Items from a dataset
-*-*-

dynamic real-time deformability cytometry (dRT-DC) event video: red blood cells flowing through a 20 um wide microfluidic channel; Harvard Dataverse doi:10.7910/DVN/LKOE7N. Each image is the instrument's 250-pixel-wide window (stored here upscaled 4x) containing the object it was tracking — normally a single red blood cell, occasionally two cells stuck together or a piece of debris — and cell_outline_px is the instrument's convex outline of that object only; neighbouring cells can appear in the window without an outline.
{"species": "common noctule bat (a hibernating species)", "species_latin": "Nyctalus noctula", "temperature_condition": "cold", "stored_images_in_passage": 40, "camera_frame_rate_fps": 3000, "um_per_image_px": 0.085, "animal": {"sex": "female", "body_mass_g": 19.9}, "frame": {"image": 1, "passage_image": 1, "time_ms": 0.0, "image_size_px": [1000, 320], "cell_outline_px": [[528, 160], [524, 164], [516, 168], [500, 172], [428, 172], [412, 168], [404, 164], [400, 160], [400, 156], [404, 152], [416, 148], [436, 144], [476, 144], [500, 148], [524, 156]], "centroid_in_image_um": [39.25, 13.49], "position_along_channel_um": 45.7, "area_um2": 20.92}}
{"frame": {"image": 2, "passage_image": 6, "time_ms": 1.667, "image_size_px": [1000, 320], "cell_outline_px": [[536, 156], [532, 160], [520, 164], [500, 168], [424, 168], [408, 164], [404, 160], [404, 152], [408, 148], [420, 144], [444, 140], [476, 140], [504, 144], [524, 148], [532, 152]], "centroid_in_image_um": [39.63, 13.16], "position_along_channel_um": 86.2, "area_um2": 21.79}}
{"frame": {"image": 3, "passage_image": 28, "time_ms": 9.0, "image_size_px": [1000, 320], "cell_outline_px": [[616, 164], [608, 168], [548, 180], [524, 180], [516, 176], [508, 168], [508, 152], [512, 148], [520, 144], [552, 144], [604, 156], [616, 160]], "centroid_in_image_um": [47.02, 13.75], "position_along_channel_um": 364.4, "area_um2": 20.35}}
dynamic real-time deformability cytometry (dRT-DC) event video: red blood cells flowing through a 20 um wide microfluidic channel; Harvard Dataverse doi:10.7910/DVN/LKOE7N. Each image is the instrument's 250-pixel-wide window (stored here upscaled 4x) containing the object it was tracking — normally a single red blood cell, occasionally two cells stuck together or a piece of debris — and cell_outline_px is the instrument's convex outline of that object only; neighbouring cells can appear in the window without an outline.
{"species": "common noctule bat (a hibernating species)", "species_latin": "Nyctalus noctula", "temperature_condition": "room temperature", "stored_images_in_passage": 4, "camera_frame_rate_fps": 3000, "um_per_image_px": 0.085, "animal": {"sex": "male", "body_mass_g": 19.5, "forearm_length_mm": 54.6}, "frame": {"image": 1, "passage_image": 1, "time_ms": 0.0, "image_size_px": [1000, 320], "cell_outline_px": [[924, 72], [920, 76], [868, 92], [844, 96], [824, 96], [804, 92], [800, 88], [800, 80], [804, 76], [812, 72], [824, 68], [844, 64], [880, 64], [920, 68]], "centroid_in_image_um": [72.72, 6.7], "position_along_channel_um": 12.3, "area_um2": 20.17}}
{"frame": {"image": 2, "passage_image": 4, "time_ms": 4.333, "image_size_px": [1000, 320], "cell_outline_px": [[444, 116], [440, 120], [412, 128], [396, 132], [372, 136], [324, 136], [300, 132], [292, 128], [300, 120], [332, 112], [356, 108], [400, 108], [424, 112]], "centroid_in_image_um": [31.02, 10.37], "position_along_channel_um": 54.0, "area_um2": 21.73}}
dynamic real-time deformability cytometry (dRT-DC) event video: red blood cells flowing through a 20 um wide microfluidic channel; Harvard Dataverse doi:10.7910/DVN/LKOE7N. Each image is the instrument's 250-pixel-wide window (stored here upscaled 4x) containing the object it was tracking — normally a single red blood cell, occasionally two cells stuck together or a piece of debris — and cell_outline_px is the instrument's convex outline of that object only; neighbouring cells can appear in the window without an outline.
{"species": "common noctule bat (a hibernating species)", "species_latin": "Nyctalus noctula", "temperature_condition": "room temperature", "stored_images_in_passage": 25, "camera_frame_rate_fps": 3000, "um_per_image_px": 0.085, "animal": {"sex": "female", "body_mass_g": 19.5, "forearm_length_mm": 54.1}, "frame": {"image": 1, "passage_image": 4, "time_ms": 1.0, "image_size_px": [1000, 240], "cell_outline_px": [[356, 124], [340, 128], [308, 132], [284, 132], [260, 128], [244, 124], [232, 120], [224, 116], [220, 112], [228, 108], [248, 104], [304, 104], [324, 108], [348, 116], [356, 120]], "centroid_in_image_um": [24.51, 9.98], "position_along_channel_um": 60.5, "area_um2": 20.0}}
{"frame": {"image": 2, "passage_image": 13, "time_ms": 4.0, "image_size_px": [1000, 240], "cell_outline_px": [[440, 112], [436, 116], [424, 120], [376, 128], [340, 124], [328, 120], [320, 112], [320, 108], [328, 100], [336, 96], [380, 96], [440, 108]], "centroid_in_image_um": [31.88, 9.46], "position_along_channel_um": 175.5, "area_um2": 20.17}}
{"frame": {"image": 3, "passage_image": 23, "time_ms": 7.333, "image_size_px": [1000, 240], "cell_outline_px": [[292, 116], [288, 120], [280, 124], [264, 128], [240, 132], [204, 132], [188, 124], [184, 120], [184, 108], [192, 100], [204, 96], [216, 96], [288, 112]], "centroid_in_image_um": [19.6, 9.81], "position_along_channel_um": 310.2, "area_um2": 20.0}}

-*-*-

Repeat each record exactly. Omit nothing.

dynamic real-time deformability cytometry (dRT-DC) event video: red blood cells flowing through a 20 um wide microfluidic channel; Harvard Dataverse doi:10.7910/DVN/LKOE7N. Each image is the instrument's 250-pixel-wide window (stored here upscaled 4x) containing the object it was tracking — normally a single red blood cell, occasionally two cells stuck together or a piece of debris — and cell_outline_px is the instrument's convex outline of that object only; neighbouring cells can appear in the window without an outline.
{"species": "common noctule bat (a hibernating species)", "species_latin": "Nyctalus noctula", "temperature_condition": "cold", "stored_images_in_passage": 40, "camera_frame_rate_fps": 3000, "um_per_image_px": 0.085, "animal": {"sex": "female", "body_mass_g": 19.9}, "frame": {"image": 1, "passage_image": 1, "time_ms": 0.0, "image_size_px": [1000, 320], "cell_outline_px": [[528, 160], [524, 164], [516, 168], [500, 172], [428, 172], [412, 168], [404, 164], [400, 160], [400, 156], [404, 152], [416, 148], [436, 144], [476, 144], [500, 148], [524, 156]], "centroid_in_image_um": [39.25, 13.49], "position_along_channel_um": 45.7, "area_um2": 20.92}}
{"frame": {"image": 2, "passage_image": 6, "time_ms": 1.667, "image_size_px": [1000, 320], "cell_outline_px": [[536, 156], [532, 160], [520, 164], [500, 168], [424, 168], [408, 164], [404, 160], [404, 152], [408, 148], [420, 144], [444, 140], [476, 140], [504, 144], [524, 148], [532, 152]], "centroid_in_image_um": [39.63, 13.16], "position_along_channel_um": 86.2, "area_um2": 21.79}}
{"frame": {"image": 3, "passage_image": 28, "time_ms": 9.0, "image_size_px": [1000, 320], "cell_outline_px": [[616, 164], [608, 168], [548, 180], [524, 180], [516, 176], [508, 168], [508, 152], [512, 148], [520, 144], [552, 144], [604, 156], [616, 160]], "centroid_in_image_um": [47.02, 13.75], "position_along_channel_um": 364.4, "area_um2": 20.35}}
dynamic real-time deformability cytometry (dRT-DC) event video: red blood cells flowing through a 20 um wide microfluidic channel; Harvard Dataverse doi:10.7910/DVN/LKOE7N. Each image is the instrument's 250-pixel-wide window (stored here upscaled 4x) containing the object it was tracking — normally a single red blood cell, occasionally two cells stuck together or a piece of debris — and cell_outline_px is the instrument's convex outline of that object only; neighbouring cells can appear in the window without an outline.
{"species": "common noctule bat (a hibernating species)", "species_latin": "Nyctalus noctula", "temperature_condition": "room temperature", "stored_images_in_passage": 4, "camera_frame_rate_fps": 3000, "um_per_image_px": 0.085, "animal": {"sex": "male", "body_mass_g": 19.5, "forearm_length_mm": 54.6}, "frame": {"image": 1, "passage_image": 1, "time_ms": 0.0, "image_size_px": [1000, 320], "cell_outline_px": [[924, 72], [920, 76], [868, 92], [844, 96], [824, 96], [804, 92], [800, 88], [800, 80], [804, 76], [812, 72], [824, 68], [844, 64], [880, 64], [920, 68]], "centroid_in_image_um": [72.72, 6.7], "position_along_channel_um": 12.3, "area_um2": 20.17}}
{"frame": {"image": 2, "passage_image": 4, "time_ms": 4.333, "image_size_px": [1000, 320], "cell_outline_px": [[444, 116], [440, 120], [412, 128], [396, 132], [372, 136], [324, 136], [300, 132], [292, 128], [300, 120], [332, 112], [356, 108], [400, 108], [424, 112]], "centroid_in_image_um": [31.02, 10.37], "position_along_channel_um": 54.0, "area_um2": 21.73}}
dynamic real-time deformability cytometry (dRT-DC) event video: red blood cells flowing through a 20 um wide microfluidic channel; Harvard Dataverse doi:10.7910/DVN/LKOE7N. Each image is the instrument's 250-pixel-wide window (stored here upscaled 4x) containing the object it was tracking — normally a single red blood cell, occasionally two cells stuck together or a piece of debris — and cell_outline_px is the instrument's convex outline of that object only; neighbouring cells can appear in the window without an outline.
{"species": "common noctule bat (a hibernating species)", "species_latin": "Nyctalus noctula", "temperature_condition": "room temperature", "stored_images_in_passage": 25, "camera_frame_rate_fps": 3000, "um_per_image_px": 0.085, "animal": {"sex": "female", "body_mass_g": 19.5, "forearm_length_mm": 54.1}, "frame": {"image": 1, "passage_image": 4, "time_ms": 1.0, "image_size_px": [1000, 240], "cell_outline_px": [[356, 124], [340, 128], [308, 132], [284, 132], [260, 128], [244, 124], [232, 120], [224, 116], [220, 112], [228, 108], [248, 104], [304, 104], [324, 108], [348, 116], [356, 120]], "centroid_in_image_um": [24.51, 9.98], "position_along_channel_um": 60.5, "area_um2": 20.0}}
{"frame": {"image": 2, "passage_image": 13, "time_ms": 4.0, "image_size_px": [1000, 240], "cell_outline_px": [[440, 112], [436, 116], [424, 120], [376, 128], [340, 124], [328, 120], [320, 112], [320, 108], [328, 100], [336, 96], [380, 96], [440, 108]], "centroid_in_image_um": [31.88, 9.46], "position_along_channel_um": 175.5, "area_um2": 20.17}}
{"frame": {"image": 3, "passage_image": 23, "time_ms": 7.333, "image_size_px": [1000, 240], "cell_outline_px": [[292, 116], [288, 120], [280, 124], [264, 128], [240, 132], [204, 132], [188, 124], [184, 120], [184, 108], [192, 100], [204, 96], [216, 96], [288, 112]], "centroid_in_image_um": [19.6, 9.81], "position_along_channel_um": 310.2, "area_um2": 20.0}}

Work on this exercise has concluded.